--- DATASET CONTENT Enclosed Below ---
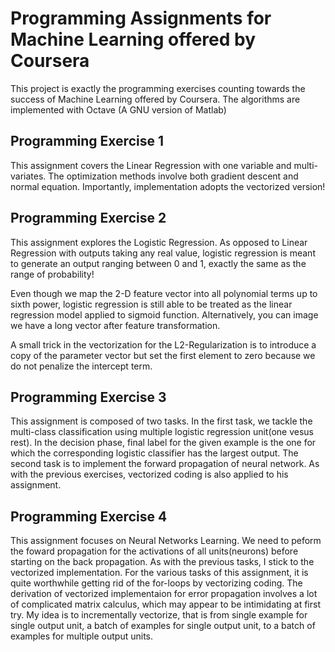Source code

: # Programming Assignments for Machine Learning offered by Coursera                                         
This project is exactly the programming exercises counting towards the success of Machine Learning offered by Coursera.
The algorithms are implemented with Octave (A GNU version of Matlab)
## Programming Exercise 1
This assignment covers the Linear Regression with one variable and multi-variates. The optimization methods involve both gradient descent and normal equation. Importantly, implementation adopts the vectorized version!
## Programming Exercise 2
This assignment explores the Logistic Regression. As opposed to Linear Regression with outputs taking any real value, logistic regression is meant to generate an output ranging between 0 and 1, exactly the same as the range of probability!

Even though we map the 2-D feature vector into all polynomial terms up to sixth power, logistic regression is still able to be treated as the linear regression model applied to sigmoid function. Alternatively, you can image we have a long vector after feature transformation.

A small trick in the vectorization for the L2-Regularization is to introduce a copy of the parameter vector but set the first element to zero because we do not penalize the intercept term.

## Programming Exercise 3
This assignment is composed of two tasks. In the first task, we tackle the multi-class classification using multiple logistic regression unit(one vesus rest). In the decision phase, final label for the given example is the one for which the corresponding logistic classifier has the largest output. The second task is to implement the forward propagation of neural network. As with the previous exercises, vectorized coding is also applied to his assignment. 

## Programming Exercise 4
This assignment focuses on Neural Networks Learning. We need to peform the foward propagation for the activations of all units(neurons) before starting on the back propagation. As with the previous tasks, I stick to the vectorized implementation. For the various tasks of this assignment, it is quite worthwhile getting rid of the for-loops by vectorizing coding. The derivation of vectorized implementaion for error propagation involves a lot of complicated matrix calculus, which may appear to be intimidating at first try. My idea is to incrementally vectorize, that is from single example for single output unit, a batch of examples for single output unit, to a batch of examples for multiple output units.  
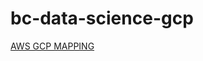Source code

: # bc-data-science-gcp

[AWS GCP MAPPING](https://cloud.google.com/free/docs/map-aws-google-cloud-platform)

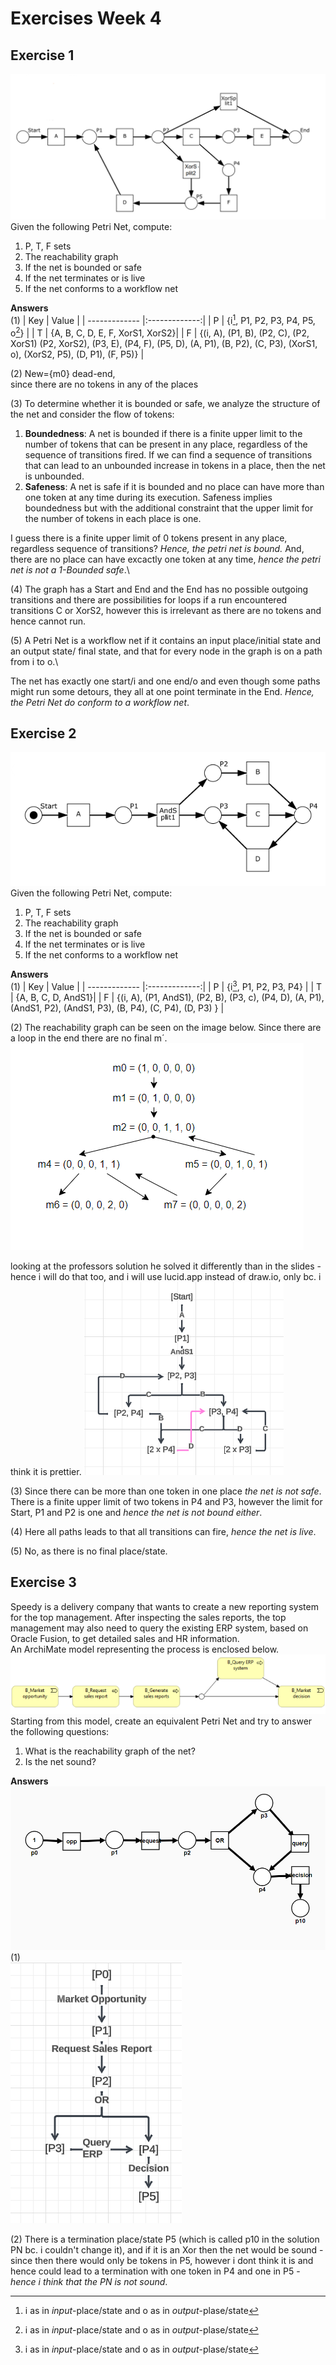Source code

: # Exercises Week 4

## Exercise 1
![Petri Nets for exercise 1](./images/ex1_PN.png)
Given the following Petri Net, compute: 
1. P, T, F sets 
2. The reachability graph 
3. If the net is bounded or safe 
4. If the net terminates or is live 
5. If the net conforms to a workflow net

**Answers**\
(1)
| Key           | Value         |
| ------------- |:-------------:| 
| P    | {i[^1], P1, P2, P3, P4, P5, o[^1]} |
| T    | {A, B, C, D, E, F, XorS1, XorS2}|
| F    | {(i, A), (P1, B), (P2, C), (P2, XorS1) (P2, XorS2), (P3, E), (P4, F), (P5, D), (A, P1), (B, P2), (C, P3), (XorS1, o), (XorS2, P5), (D, P1), (F, P5)}      |

[^1]: i as in *input*-place/state and o as in *output*-plase/state

(2)
New={m0} dead-end, \
since there are no tokens in any of the places

(3)
To determine whether it is bounded or safe, we analyze the structure of the net and consider the flow of tokens:
1. **Boundedness**: A net is bounded if there is a finite upper limit to the number of tokens that can be present in any place, regardless of the sequence of transitions fired. If we can find a sequence of transitions that can lead to an unbounded increase in tokens in a place, then the net is unbounded.
2. **Safeness**: A net is safe if it is bounded and no place can have more than one token at any time during its execution. Safeness implies boundedness but with the additional constraint that the upper limit for the number of tokens in each place is one.

I guess there is a finite upper limit of 0 tokens present in any place, regardless sequence of transitions? *Hence, the petri net is bound.* And, there are no place can have excactly one token at any time, *hence the petri net is not a 1-Bounded safe*.\

(4)
The graph has a Start and End and the End has no possible outgoing transitions and there are possibilities for loops if a run encountered transitions C or XorS2, however this is irrelevant as there are no tokens and hence cannot run.

(5)
A Petri Net is a workflow net if it contains an input place/initial state and an output state/ final state, and that for every node in the graph is on a path from i to o.\

The net has exactly one start/i and one end/o and even though some paths might run some detours, they all at one point terminate in the End. *Hence, the Petri Net do conform to a workflow net*.

## Exercise 2 
![Petri Nets for exercise 2](./images/ex2_PN.png)
Given the following Petri Net, compute:
1. P, T, F sets
1. The reachability graph
1. If the net is bounded or safe
1. If the net terminates or is live
1. If the net conforms to a workflow net

**Answers**\
(1)
| Key           | Value         |
| ------------- |:-------------:| 
| P    | {i[^1], P1, P2, P3, P4} |
| T    | {A, B, C, D, AndS1}|
| F    | {(i, A), (P1, AndS1), (P2, B), (P3, c), (P4, D), (A, P1), (AndS1, P2), (AndS1, P3), (B, P4), (C, P4), (D, P3) }      |

[^1]: i as in *input*-place/state

(2)
The reachability graph can be seen on the image below. Since there are a loop in the end there are no final m´.
![Reachability graph for exercise 1.2](./images/ex2_RG.png)

looking at the professors solution he solved it differently than in the slides - hence i will do that too, and i will use lucid.app instead of draw.io, only bc. i think it is prettier.
![Correct reachability graph for exercise 1.2](./images/ex2_RG_better.png)

(3)
Since there can be more than one token in one place *the net is not safe*. There is a finite upper limit of two tokens in P4 and P3, however the limit for Start, P1 and P2 is one and *hence the net is not bound either*.

(4)
Here all paths leads to that all transitions can fire, *hence the net is live*. 

(5)
No, as there is no final place/state.

## Exercise 3
Speedy is a delivery company that wants to create a new reporting system for the top 
management. After inspecting the sales reports, the top management may also need to 
query the existing ERP system, based on Oracle Fusion, to get detailed sales and HR 
information.\
An ArchiMate model representing the process is enclosed below. 
![ArchiMate model for exercise 3](./images/ex3_AM.png)
Starting from this model, create an equivalent Petri Net and try to answer the following 
questions:
1. What is the reachability graph of the net?
1. Is the net sound?

**Answers**
![Petri Net solution of the ArchiMate model for exercise 3](./images/ex3_PN.png)
(1)\
![Reachability Graph solution of the Petri Nets for exercise 3](./images/ex3_RG.png)

(2) There is a termination place/state P5 (which is called p10 in the solution PN bc. i couldn't change it), and if it is an Xor then the net would be sound - since then there would only be tokens in P5, however i dont think it is and hence could lead to a termination with one token in P4 and one in P5 - *hence i think that the PN is not sound*.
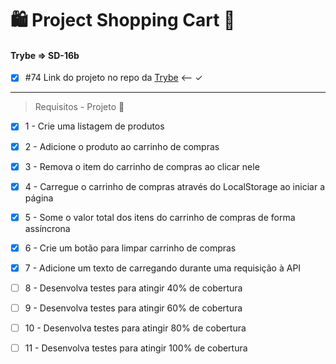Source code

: # 🛍️ Project Shopping Cart 🛒 
#### Trybe => SD-16b 
- [x]  #74  Link do projeto no repo da [Trybe](https://github.com/tryber/sd-016-b-project-shopping-cart/pull/74) <-- &check;
-------------------------------------------------------------------------------------------------------------
> Requisitos - Projeto 🛒 
- [x]  1 - Crie uma listagem de produtos
- [x]  2 - Adicione o produto ao carrinho de compras
- [x]  3 - Remova o item do carrinho de compras ao clicar nele
- [x]  4 - Carregue o carrinho de compras através do LocalStorage ao iniciar a página
- [x]  5 - Some o valor total dos itens do carrinho de compras de forma assíncrona
- [x]  6 - Crie um botão para limpar carrinho de compras
- [x]  7 - Adicione um texto de carregando durante uma requisição à API
- [ ]  8 - Desenvolva testes para atingir 40% de cobertura
- [ ]  9 - Desenvolva testes para atingir 60% de cobertura
- [ ]  10 - Desenvolva testes para atingir 80% de cobertura
- [ ]  11 - Desenvolva testes para atingir 100% de cobertura

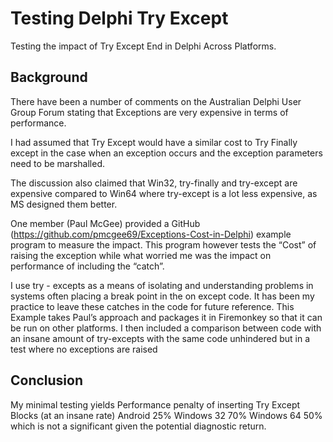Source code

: # Testing Delphi Try Except
 Testing the impact of Try Except End in Delphi Across Platforms.

## Background 
There have been a number of comments  on the Australian Delphi User Group Forum stating that  Exceptions are very expensive in terms of performance.

I had assumed that Try Except would have a similar cost to Try Finally except in the case when an exception occurs and the exception parameters need to be marshalled. 

The discussion also claimed that Win32, try-finally and try-except are expensive compared to Win64 where  try-except is a lot less expensive, as MS designed them better.

One member (Paul McGee) provided a GitHub (https://github.com/pmcgee69/Exceptions-Cost-in-Delphi) example program to measure the impact. This program however tests the “Cost” of raising the exception while what worried me was the impact on performance of including the “catch”.


I use try - excepts as a means of isolating and understanding problems in systems often placing a break point in the on except code. It has been my practice to leave these catches in the code for future reference.
This Example takes Paul’s approach and packages it in Firemonkey so that it can be run on other platforms. I then included a comparison between code with an insane amount of try-excepts with the same code unhindered but in a test where no  exceptions are raised

## Conclusion
My minimal testing yields 
Performance penalty of inserting Try Except Blocks (at an insane rate)  Android 25%  Windows 32  70% Windows 64 50% which is not a significant given the potential diagnostic return.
--- End of Enclosed DATASET CONTENT ---
EXERCISE DETAILS — In the data above, find the line containing "An ArchiMate model" and the line containing "- Projeto 🛒". Repeat those two lines and everything between them exactly, minus the pictures.

YOUR RESPONSE —
An ArchiMate model representing the process is enclosed below. 
![ArchiMate model for exercise 3](./images/ex3_AM.png)
Starting from this model, create an equivalent Petri Net and try to answer the following 
questions:
1. What is the reachability graph of the net?
1. Is the net sound?

**Answers**
![Petri Net solution of the ArchiMate model for exercise 3](./images/ex3_PN.png)
(1)\
![Reachability Graph solution of the Petri Nets for exercise 3](./images/ex3_RG.png)

(2) There is a termination place/state P5 (which is called p10 in the solution PN bc. i couldn't change it), and if it is an Xor then the net would be sound - since then there would only be tokens in P5, however i dont think it is and hence could lead to a termination with one token in P4 and one in P5 - *hence i think that the PN is not sound*.
Source code

: # 🛍️ Project Shopping Cart 🛒 
#### Trybe => SD-16b 
- [x]  #74  Link do projeto no repo da [Trybe](https://github.com/tryber/sd-016-b-project-shopping-cart/pull/74) <-- &check;
-------------------------------------------------------------------------------------------------------------
> Requisitos - Projeto 🛒 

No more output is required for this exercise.